→ **Exercise details**
From the line containing "List each element's type and" through the last line, print the records exactly and nothing else.

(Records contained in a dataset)

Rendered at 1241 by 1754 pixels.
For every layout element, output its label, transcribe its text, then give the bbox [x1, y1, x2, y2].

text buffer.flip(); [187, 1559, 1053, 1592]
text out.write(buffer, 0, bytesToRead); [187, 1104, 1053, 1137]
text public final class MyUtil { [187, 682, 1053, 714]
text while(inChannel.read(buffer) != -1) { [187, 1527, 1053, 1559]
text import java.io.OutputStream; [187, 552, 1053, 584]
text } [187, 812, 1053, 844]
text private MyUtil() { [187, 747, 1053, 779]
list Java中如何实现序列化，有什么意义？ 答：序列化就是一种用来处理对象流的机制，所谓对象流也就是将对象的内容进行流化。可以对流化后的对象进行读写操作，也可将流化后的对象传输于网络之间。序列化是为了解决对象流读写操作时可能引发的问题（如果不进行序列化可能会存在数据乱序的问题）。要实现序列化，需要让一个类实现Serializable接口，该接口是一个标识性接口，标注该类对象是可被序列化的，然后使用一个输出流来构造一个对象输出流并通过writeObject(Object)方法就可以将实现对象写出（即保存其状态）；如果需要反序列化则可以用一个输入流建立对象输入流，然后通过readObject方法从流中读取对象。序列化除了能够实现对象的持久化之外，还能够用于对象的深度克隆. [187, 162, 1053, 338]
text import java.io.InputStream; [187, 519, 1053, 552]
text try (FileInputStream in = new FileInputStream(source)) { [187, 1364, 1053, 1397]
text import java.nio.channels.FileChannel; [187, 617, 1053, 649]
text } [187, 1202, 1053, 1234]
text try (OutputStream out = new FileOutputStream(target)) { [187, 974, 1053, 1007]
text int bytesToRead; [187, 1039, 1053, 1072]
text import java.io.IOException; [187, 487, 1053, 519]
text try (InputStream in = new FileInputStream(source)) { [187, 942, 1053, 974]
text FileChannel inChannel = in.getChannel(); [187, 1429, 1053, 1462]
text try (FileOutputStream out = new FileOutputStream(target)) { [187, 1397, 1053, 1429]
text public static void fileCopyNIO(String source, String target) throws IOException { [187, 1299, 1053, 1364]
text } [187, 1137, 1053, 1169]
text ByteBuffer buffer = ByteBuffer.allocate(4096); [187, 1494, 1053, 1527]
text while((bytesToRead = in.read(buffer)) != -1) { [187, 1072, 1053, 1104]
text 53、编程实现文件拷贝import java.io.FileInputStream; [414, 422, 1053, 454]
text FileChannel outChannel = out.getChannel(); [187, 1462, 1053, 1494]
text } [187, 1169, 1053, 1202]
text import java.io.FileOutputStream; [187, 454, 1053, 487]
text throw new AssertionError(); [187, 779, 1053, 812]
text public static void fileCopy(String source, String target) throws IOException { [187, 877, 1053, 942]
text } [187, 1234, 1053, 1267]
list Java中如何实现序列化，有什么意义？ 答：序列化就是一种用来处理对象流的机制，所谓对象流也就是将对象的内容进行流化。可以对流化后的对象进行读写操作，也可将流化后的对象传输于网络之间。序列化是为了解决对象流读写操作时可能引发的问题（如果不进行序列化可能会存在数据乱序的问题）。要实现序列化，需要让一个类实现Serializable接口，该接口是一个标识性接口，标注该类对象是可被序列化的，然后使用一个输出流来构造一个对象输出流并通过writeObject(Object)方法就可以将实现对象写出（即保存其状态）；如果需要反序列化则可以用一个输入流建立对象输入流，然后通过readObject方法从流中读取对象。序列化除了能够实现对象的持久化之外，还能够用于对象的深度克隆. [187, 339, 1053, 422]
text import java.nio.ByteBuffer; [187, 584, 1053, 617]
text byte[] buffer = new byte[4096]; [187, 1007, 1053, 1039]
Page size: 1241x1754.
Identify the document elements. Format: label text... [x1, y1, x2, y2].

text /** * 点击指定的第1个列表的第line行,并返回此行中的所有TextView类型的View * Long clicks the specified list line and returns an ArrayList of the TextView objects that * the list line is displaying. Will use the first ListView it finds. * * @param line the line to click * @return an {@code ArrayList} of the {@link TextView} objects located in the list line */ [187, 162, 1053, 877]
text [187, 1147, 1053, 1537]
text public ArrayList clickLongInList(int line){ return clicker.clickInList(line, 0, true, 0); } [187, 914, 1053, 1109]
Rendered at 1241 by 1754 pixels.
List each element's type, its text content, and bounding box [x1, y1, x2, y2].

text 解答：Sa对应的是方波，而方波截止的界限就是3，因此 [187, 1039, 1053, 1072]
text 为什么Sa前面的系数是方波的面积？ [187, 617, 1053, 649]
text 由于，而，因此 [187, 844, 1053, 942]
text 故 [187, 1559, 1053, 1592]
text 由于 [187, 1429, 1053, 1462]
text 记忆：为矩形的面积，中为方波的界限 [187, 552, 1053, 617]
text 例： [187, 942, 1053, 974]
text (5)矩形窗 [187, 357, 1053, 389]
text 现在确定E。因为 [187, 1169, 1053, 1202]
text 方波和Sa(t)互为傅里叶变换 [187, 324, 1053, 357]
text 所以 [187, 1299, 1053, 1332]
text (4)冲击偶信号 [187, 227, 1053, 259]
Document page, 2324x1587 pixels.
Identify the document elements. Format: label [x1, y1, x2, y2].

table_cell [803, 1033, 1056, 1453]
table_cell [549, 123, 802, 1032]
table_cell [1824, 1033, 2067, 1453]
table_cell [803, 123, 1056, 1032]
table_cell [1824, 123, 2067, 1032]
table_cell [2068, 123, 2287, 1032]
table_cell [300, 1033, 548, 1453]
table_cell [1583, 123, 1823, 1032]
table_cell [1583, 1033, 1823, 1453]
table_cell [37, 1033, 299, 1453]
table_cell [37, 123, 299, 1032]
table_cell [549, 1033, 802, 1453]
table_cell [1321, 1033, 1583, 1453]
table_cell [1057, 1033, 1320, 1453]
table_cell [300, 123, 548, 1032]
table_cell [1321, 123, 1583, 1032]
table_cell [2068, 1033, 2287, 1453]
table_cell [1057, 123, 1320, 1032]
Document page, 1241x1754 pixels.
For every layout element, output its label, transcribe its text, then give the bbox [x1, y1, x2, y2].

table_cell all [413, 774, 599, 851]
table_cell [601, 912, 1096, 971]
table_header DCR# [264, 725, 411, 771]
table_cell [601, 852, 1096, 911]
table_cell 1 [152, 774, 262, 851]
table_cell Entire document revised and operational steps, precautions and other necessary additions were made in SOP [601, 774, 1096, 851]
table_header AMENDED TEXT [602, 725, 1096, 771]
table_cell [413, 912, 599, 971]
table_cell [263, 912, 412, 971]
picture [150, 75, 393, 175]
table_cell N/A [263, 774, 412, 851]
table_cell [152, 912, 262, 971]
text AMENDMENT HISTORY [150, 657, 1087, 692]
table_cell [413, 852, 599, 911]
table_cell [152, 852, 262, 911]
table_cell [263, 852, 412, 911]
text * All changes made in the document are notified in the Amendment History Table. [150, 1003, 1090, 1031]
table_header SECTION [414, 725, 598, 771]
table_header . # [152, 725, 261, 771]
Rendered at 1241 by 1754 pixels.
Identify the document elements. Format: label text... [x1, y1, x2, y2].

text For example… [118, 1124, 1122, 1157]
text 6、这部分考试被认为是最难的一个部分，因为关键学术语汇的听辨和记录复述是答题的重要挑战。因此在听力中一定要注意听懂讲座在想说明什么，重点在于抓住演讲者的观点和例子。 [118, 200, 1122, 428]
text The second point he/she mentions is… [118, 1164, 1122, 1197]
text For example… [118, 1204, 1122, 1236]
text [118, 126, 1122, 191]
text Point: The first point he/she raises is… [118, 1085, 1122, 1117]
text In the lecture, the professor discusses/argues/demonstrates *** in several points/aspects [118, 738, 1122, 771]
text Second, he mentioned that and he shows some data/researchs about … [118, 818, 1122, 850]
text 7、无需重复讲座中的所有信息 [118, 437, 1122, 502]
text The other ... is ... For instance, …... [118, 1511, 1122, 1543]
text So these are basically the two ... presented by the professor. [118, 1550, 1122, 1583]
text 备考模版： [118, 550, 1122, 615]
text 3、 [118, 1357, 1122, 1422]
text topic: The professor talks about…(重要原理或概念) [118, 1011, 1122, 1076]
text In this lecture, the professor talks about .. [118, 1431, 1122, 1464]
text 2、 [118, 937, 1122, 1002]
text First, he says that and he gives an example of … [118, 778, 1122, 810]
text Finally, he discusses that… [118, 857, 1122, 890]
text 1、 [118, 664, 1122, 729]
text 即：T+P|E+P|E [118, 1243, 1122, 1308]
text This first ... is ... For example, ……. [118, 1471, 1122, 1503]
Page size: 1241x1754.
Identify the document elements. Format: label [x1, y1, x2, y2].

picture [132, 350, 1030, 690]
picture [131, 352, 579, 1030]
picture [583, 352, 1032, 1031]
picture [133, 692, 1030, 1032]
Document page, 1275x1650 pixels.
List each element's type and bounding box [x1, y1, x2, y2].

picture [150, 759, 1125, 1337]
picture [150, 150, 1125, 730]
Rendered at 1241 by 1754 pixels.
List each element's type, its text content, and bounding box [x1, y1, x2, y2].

→ **Solution to this problem**
List each element's type and bounding box [x1, y1, x2, y2].

picture [150, 759, 1125, 1337]
picture [150, 150, 1125, 730]
Rendered at 1241 by 1754 pixels.
List each element's type, its text content, and bounding box [x1, y1, x2, y2].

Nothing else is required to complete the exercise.